Performant time-series data management and analytics with Postgres
Presented by:
Matvey Arye
Mat has been working on data infrastructure in both academia (Princeton, PhD) and industry. As one of TimescaleDB's core architects he works on performance, scalability, and query power. Previously, he attended Stuyvesant, The Cooper Union, and Princeton.
No video of the event yet, sorry!
Time-series databases are one of the fasting growing segments of the database market, spreading across industries and use cases. Common requirements including ingesting high volumes of structured data; answering complex, performant queries for both recent and historical time intervals; and performing specialized time-centric analysis and data management.
Today, many developers working with time series data turn to polyglot solutions: a NoSQL database to store their time series data (for scale) and a relational database for associated metadata and key business data. Yet this leads to engineering complexity, operational challenges, and even referential integrity concerns.
I explain how one can avoid these operational problems by re-engineering Postgres to serve as a general data platform, including high-volume time-series workloads. In particular, TimescaleDB is an open-source time-series databases, implemented as a Postgres plugin, that improves insert rates by 20x over vanilla Postgres and much faster queries, even while offering full SQL (including JOINs). TimescaleDB achieves this by storing data on an individual server in a manner more common to distributed systems: heavily partitioning (sharding) data into chunks to ensure that hot chunks corresponding to recent time records are maintained in memory.

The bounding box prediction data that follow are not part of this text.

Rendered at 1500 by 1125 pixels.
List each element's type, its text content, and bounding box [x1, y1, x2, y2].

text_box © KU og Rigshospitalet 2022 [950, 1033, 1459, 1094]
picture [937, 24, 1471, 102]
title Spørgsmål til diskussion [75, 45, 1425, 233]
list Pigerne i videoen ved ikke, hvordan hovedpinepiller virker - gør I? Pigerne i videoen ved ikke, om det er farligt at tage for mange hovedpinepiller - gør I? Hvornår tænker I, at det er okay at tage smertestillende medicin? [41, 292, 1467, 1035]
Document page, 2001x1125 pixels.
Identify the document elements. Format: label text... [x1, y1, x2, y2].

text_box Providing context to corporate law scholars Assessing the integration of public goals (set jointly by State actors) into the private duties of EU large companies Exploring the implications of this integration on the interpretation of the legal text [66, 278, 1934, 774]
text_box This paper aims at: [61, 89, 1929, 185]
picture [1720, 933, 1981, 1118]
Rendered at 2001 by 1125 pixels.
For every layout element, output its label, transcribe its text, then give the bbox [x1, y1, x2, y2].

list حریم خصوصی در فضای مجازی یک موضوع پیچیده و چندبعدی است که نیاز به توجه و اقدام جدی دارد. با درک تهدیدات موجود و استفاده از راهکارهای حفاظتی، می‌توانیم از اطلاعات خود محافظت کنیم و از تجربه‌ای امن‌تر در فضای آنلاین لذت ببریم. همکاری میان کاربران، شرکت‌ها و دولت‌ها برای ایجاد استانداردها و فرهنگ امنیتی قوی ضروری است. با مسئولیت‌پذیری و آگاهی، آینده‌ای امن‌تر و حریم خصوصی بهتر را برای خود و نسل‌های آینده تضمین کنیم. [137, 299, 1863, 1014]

In this talk, I focus on two newly-released features of TimescaleDB, and discuss how these capabilities ease time-series data management: (1) the automated adaptation of time-partitioning intervals, which the database learns by observing data volumes; (2) continuous aggregations in near-real-time, in a manner robust to late-arriving data and transparently supporting queries across different aggregation levels. I discuss how these capabilities have been leveraged across several different use cases.
- Date:
- 2018 October 16 09:00 PDT
- Duration:
- 50 min
- Room:
- Market
- Conference:
- Silicon Valley
- Language:
- Track:
- Data
- Difficulty:
- Easy